* _The input_
- Opening Delimiter -

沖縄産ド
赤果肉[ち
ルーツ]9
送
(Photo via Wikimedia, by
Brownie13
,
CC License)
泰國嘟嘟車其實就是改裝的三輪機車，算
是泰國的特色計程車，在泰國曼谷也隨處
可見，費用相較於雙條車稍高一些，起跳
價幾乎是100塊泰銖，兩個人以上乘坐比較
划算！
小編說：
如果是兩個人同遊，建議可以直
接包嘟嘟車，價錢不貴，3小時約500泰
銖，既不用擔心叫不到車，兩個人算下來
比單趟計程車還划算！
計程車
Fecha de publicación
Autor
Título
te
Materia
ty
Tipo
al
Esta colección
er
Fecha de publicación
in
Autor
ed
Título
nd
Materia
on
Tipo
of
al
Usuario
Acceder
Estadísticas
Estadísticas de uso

- Closing Delimiter -
- Opening Delimiter -

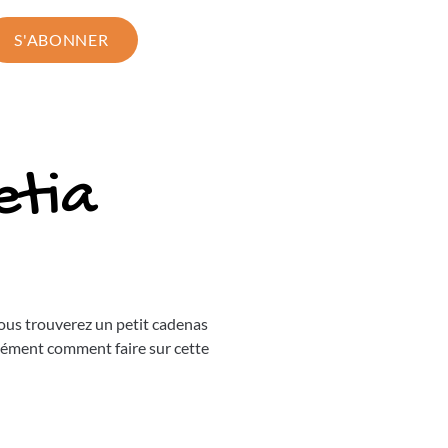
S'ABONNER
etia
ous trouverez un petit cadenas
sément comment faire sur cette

- Closing Delimiter -

Could you write out, exactly as they stand, only the lines above that begin at the line with "可見，費用相較於雙條車稍高一些，起跳" and stop after the line with "Estadísticas de uso"?

可見，費用相較於雙條車稍高一些，起跳
價幾乎是100塊泰銖，兩個人以上乘坐比較
划算！
小編說：
如果是兩個人同遊，建議可以直
接包嘟嘟車，價錢不貴，3小時約500泰
銖，既不用擔心叫不到車，兩個人算下來
比單趟計程車還划算！
計程車
Fecha de publicación
Autor
Título
te
Materia
ty
Tipo
al
Esta colección
er
Fecha de publicación
in
Autor
ed
Título
nd
Materia
on
Tipo
of
al
Usuario
Acceder
Estadísticas
Estadísticas de uso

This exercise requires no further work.